Romeo & Juliet star Josh O’Connor: Pandemic pressure brought the play to life for National Theatre film

Jessie Buckley (Juliet) and Josh O’Connor (Romeo) in Romeo & Juliet at the National Theatre.

(Picture: Rob Youngson)

Romeo & Juliet star Josh O’Connor said filming the play during the pandemic helped recreate the couple’s doomed love affair.

The Crown actor and his co-star Jessie Buckley originally signed up to perform it on stage at the National Theatre but lockdown made that impossible and instead it was filmed at the empty Southbank venue.

It was filmed over three weeks with the couple only able to film “intimate” scenes for a few hours after receiving negative results from regular covid tests.

O’Connor, who played Prince Charles in the hit royal drama, said: “Actually it kind of works quite well because that’s what Romeo and Juliet had - grabbing the odd hour when their parents would turn the other way to get a snog or whatever”.

Director Simon Godwin said the physical restrictions of lockdown and social distancing made filming “more charged”, while Tamsin Greig who plays Lady Capulet said the pandemic made the idea of intimacy suddenly less “casual”.

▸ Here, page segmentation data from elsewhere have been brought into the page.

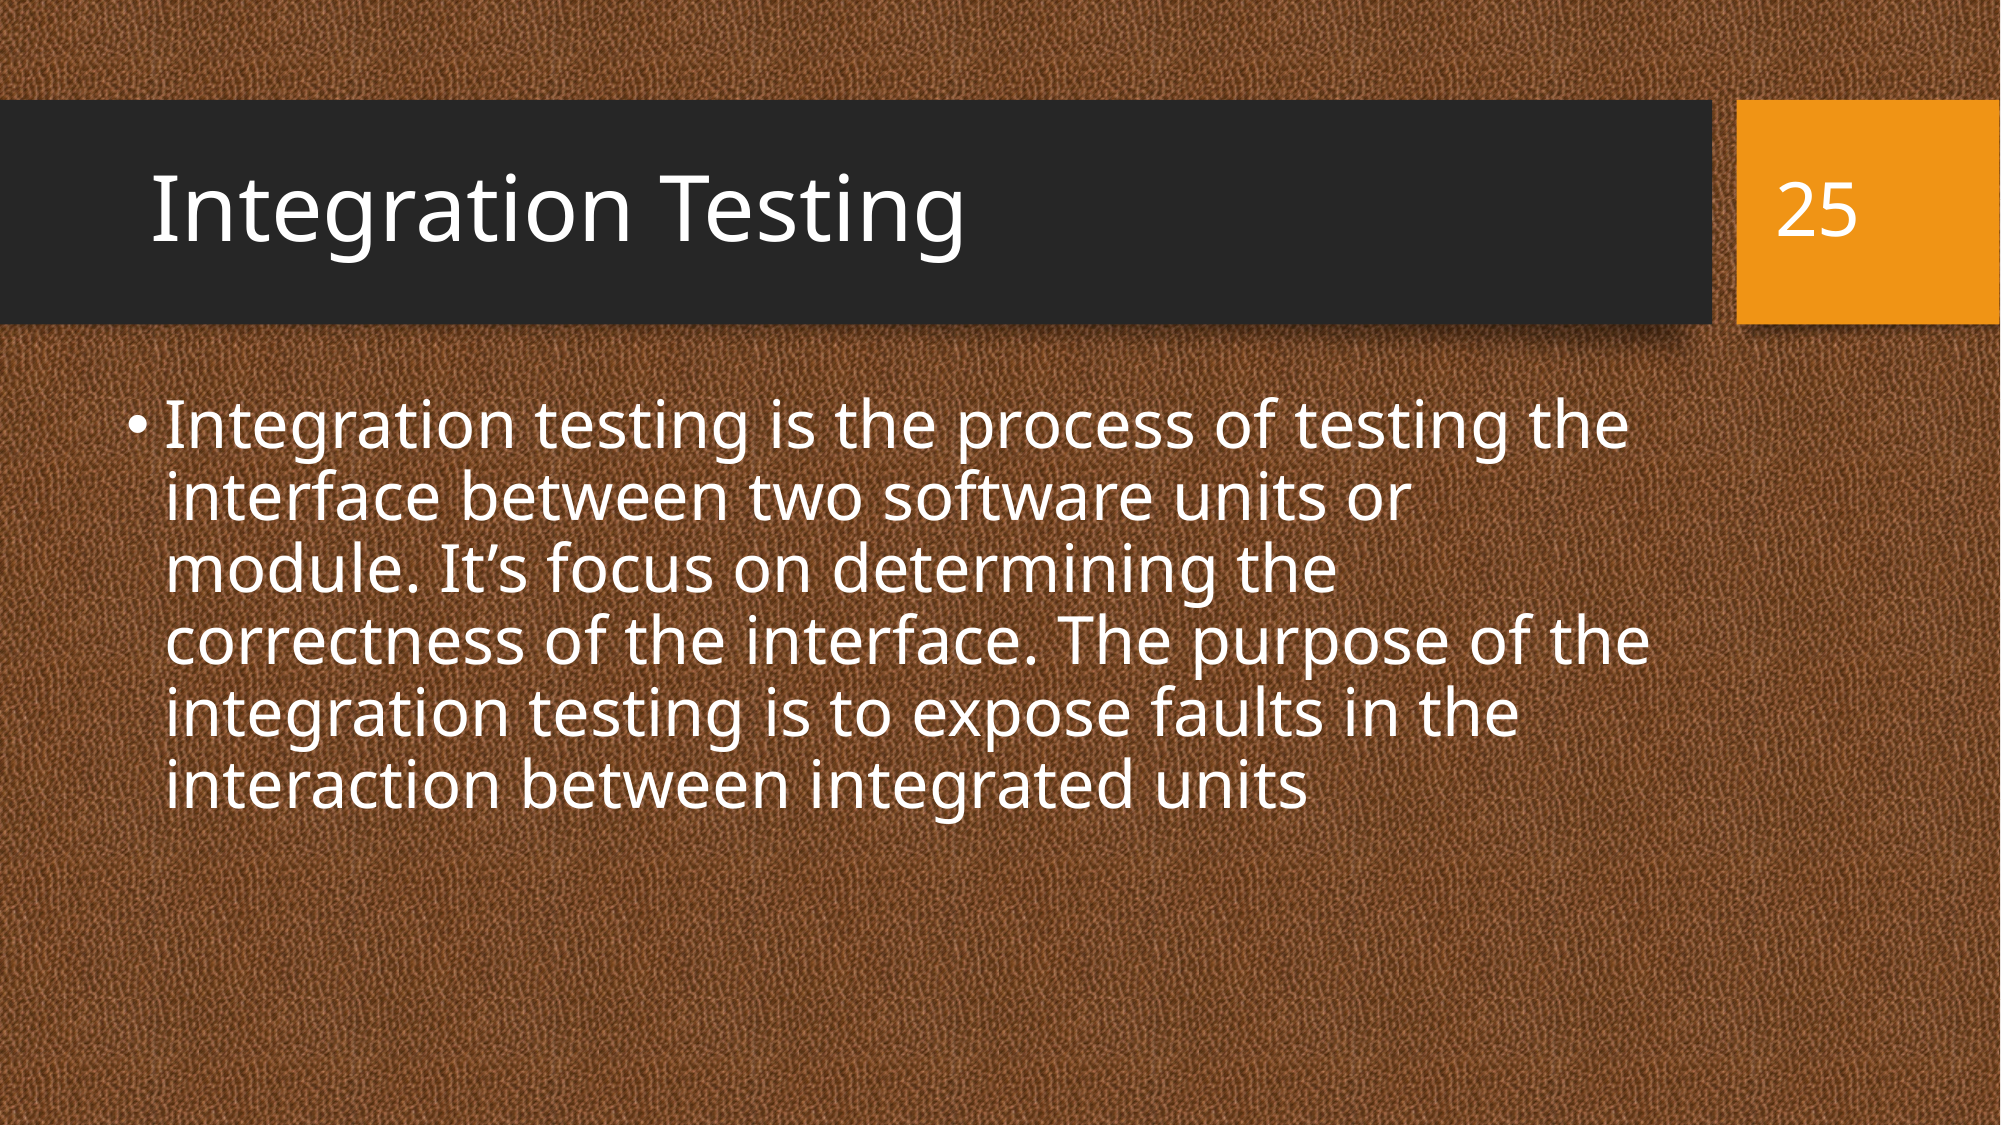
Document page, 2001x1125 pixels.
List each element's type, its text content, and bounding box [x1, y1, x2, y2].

picture [0, 0, 2001, 1125]
title Integration Testing [111, 123, 1689, 301]
list Integration testing is the process of testing the interface between two software units or module. It’s focus on determining the correctness of the interface. The purpose of the integration testing is to expose faults in the interaction between integrated units [111, 383, 1689, 974]
slide_number 25 [1760, 123, 1950, 303]
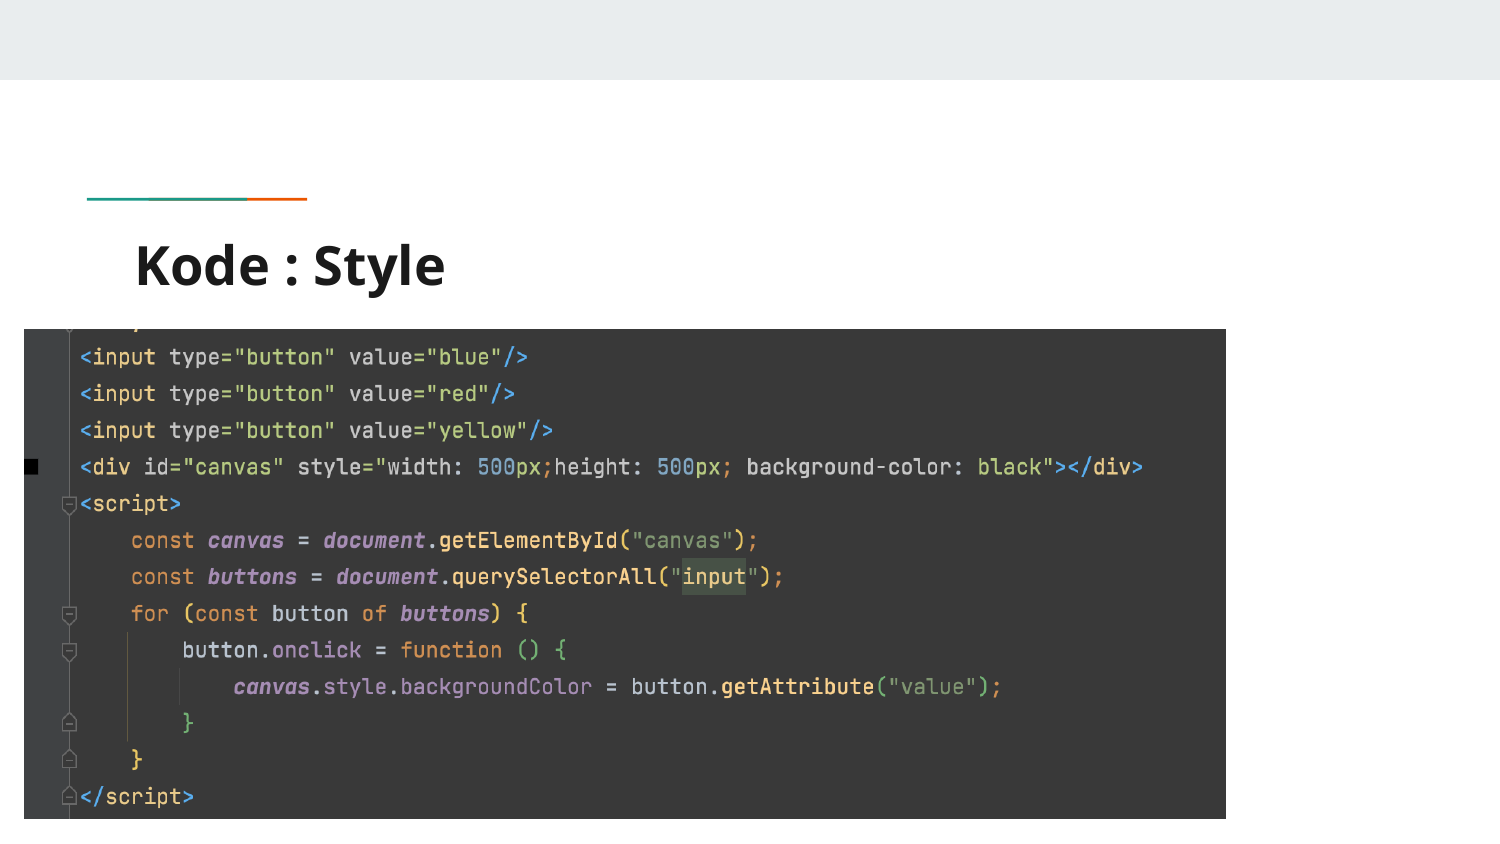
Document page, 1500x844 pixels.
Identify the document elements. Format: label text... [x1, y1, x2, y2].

picture [24, 328, 1226, 819]
title Kode : Style [119, 216, 1381, 305]
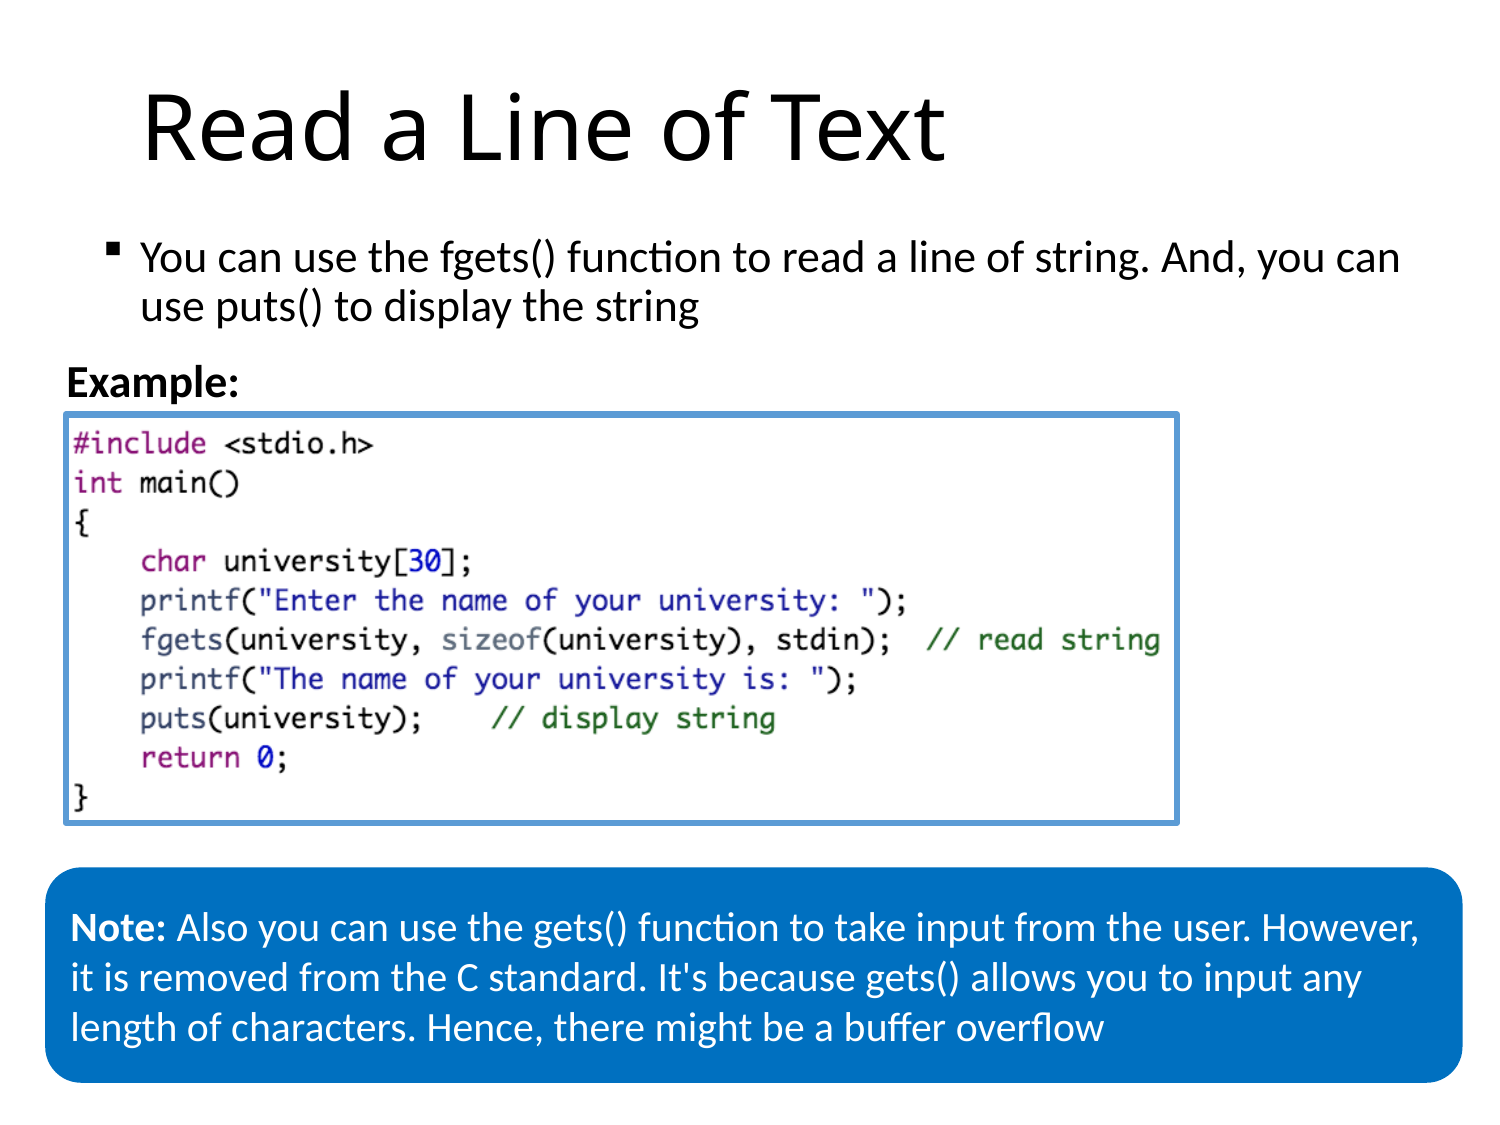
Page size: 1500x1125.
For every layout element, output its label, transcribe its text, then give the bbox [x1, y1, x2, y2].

She said: “To actually allow somebody to kiss when there is a global pandemic it suddenly means a kiss is incredibly powerful and dangerous and could be the undoing of these people and I think it really played into what’s at the heart of the story.”

The National was one of many theatres forced to close by the pandemic only managing to briefly re-open for Death of England: Delroy before the third lockdown came in.

Buckley said it had been “a privilege” to be working in lockdown and to “put light back into a building that had otherwise been dark”.

The actress said meeting Josh and National Theatre Artistic Director Rufus Norris in the empty building had been “heartbreaking” and made her more determined to see the film through.

She said: “One day Josh and I went to the empty theatre and sat on the stage with Rufus and I genuinely felt struck that we need to put light and love back in this place, it needs to live again and have that kind of agency and the need to do that was something that I felt throughout the whole of filming.”